Lo aproveché, y también me quité la ropa, dejando un ambiente perfecto para agarrar sin límites, y creo que funcionó, porque estábamos besándonos y chupándonos todo el tiempo.
Luego me puso entre los bancos, abrió mis piernas y se cayó en mi culo con su boca. Fui a la luna mientras sentía su lengua dentro. Fue entonces cuando sentí el peso de su cuerpo sobre mí, ajustando mi cadera para encajar su jeba en la puerta de mi culo. Confieso que pensé en retroceder pero no me dio mucha opción. Pronto mi cabeza estaba presionando contra la entrada de mi culo. Abrí mi culo, me lubricé un poco más y puse su pene en la posición correcta y ahí estaba...
El dolor era fuerte y agudo, pero debido a mi posición, no había nada que pudiera hacer.
Con todo dentro, el gato comenzó a comerme rápido y fuerte, maldiciéndome y diciéndome un montón de mierda. Qué erección. Mi polla ya estaba en la punta de una bala, lista para burlarse. No sé cuánto tiempo fue, pero recibí un puñetazo, torciendo todo mi culo.
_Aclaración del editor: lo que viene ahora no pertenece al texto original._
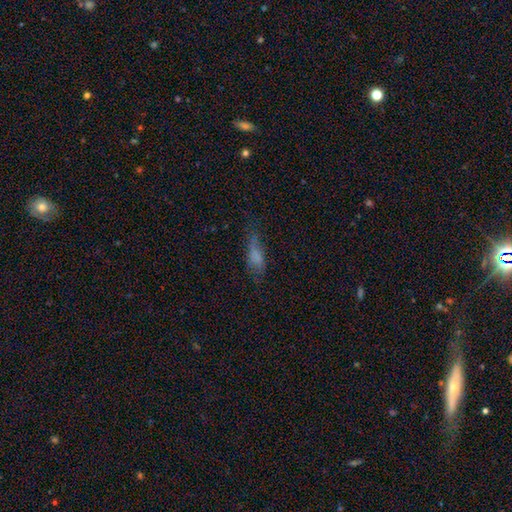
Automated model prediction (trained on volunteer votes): Overall: smooth (68%). How rounded: in between (59%; cigar-shaped 37%). Merging: none (45%; minor disturbance 32%).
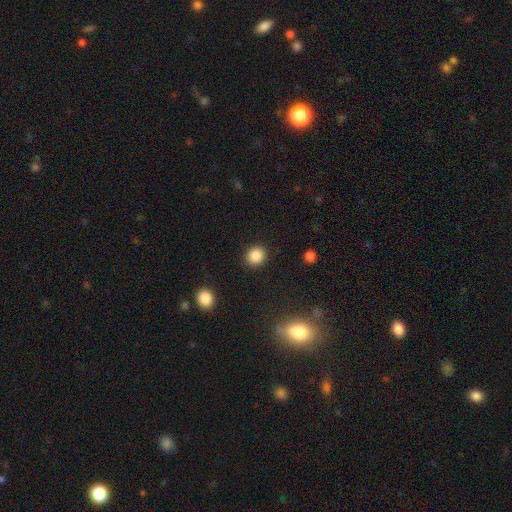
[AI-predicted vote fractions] This is clearly a smooth galaxy (86%). How rounded: likely round (78%). Merging: clearly none (90%).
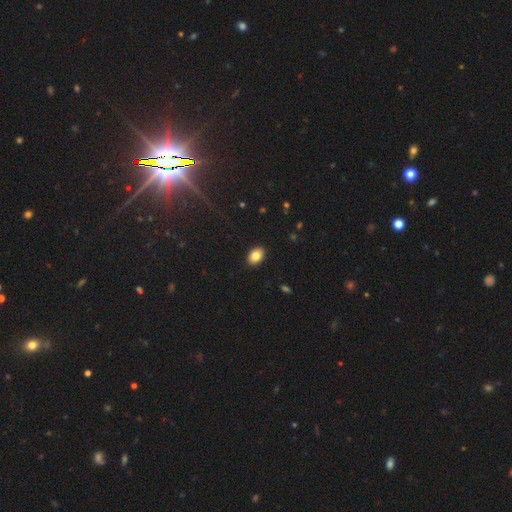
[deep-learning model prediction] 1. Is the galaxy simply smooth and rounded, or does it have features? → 83% smooth, 9% featured or disk, 9% star or artifact.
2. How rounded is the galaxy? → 81% in between, 18% round, 1% cigar-shaped.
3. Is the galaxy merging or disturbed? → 90% none, 7% minor disturbance, 2% major disturbance, 1% merger.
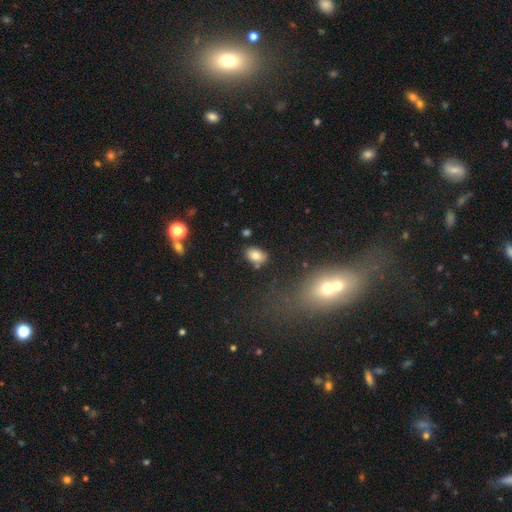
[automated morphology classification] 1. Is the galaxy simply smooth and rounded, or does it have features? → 80% smooth, 10% star or artifact, 10% featured or disk.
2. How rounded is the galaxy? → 85% in between, 14% round, 1% cigar-shaped.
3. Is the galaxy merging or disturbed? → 78% none, 12% minor disturbance, 7% merger, 3% major disturbance.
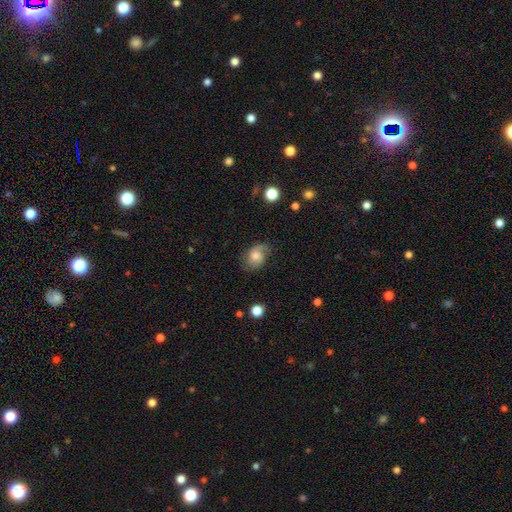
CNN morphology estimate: Smooth or featured?
  - featured or disk: 54% *
  - smooth: 37%
  - star or artifact: 9%
Edge-on disk?
  - no: 96% *
  - yes: 4%
Bar?
  - no: 71% *
  - weak: 25%
  - strong: 4%
Spiral arms?
  - yes: 89% *
  - no: 11%
Bulge size?
  - moderate: 56% *
  - small: 23%
  - large: 14%
  - none: 4%
  - dominant: 2%
Merging?
  - none: 64% *
  - minor disturbance: 24%
  - major disturbance: 10%
  - merger: 1%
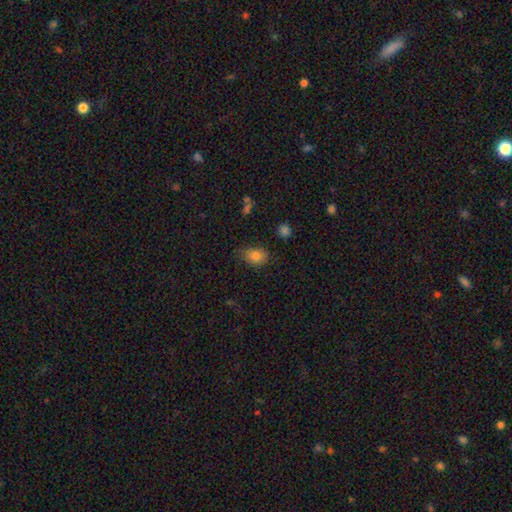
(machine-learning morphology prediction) smooth-or-featured: smooth: 81% | star or artifact: 11% | featured or disk: 8%
  how-rounded: in between: 66% | round: 32% | cigar-shaped: 1%
  merging: none: 73% | minor disturbance: 21% | major disturbance: 4% | merger: 2%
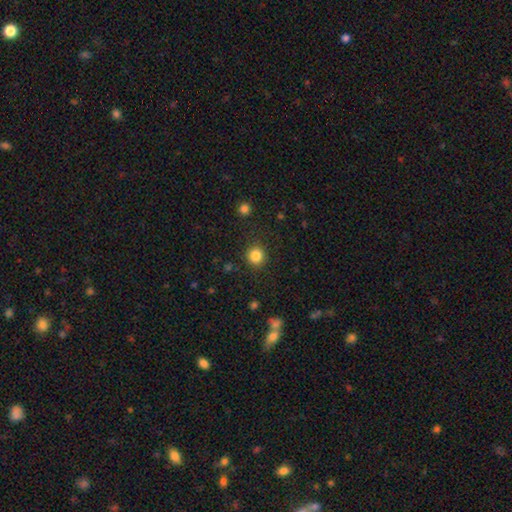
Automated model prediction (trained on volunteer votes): Q: Smooth or featured?
A: smooth (84%); runner-up: star or artifact (11%)
Q: How rounded?
A: round (93%); runner-up: in between (6%)
Q: Merging?
A: none (89%); runner-up: minor disturbance (7%)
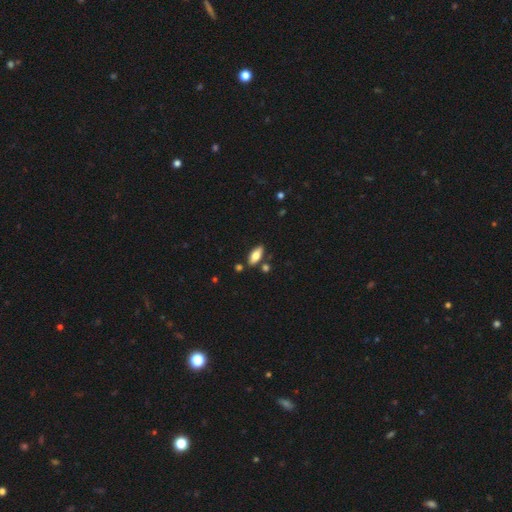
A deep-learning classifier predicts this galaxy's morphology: Smooth or featured? Predicted: smooth (p=0.75). How rounded? Predicted: in between (p=0.83). Merging? Predicted: none (p=0.81).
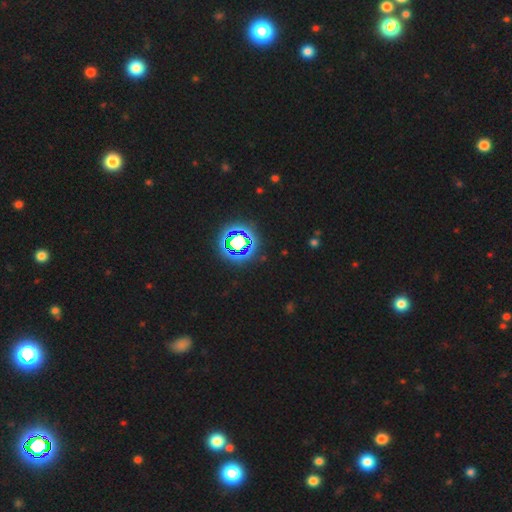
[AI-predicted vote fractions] Smooth or featured?
  - star or artifact: 80% *
  - smooth: 13%
  - featured or disk: 7%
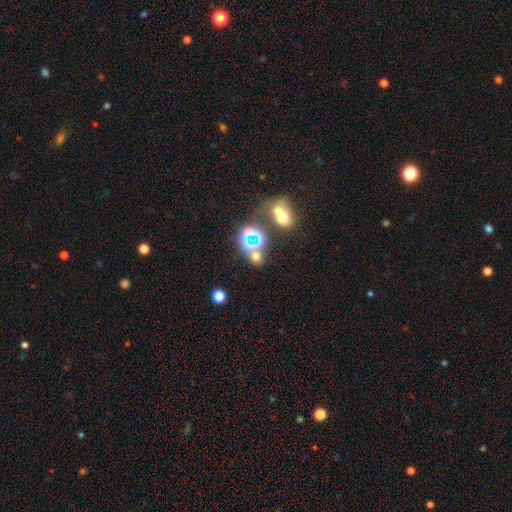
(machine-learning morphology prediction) Smooth or featured: smooth — 47% (star or artifact — 44%)
Merging: none — 65% (merger — 22%)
Cuando estaba a punto de burlarse de mí, lo sacó y me hizo una mamada, y no pasó mucho tiempo para que terminara en mi cara y en mi boca, que confieso que amo, y me puse todo delicado mientras se burlaba de uno de sus puños.
El olor al sexo en el coche era increíble, y al final de la pelea, estábamos sudorosos y agotados, y nos limpiamos, y la dejé en el mismo lugar.
Unos años más tarde, repetimos la dosis, más o menos de la misma manera, dentro del coche.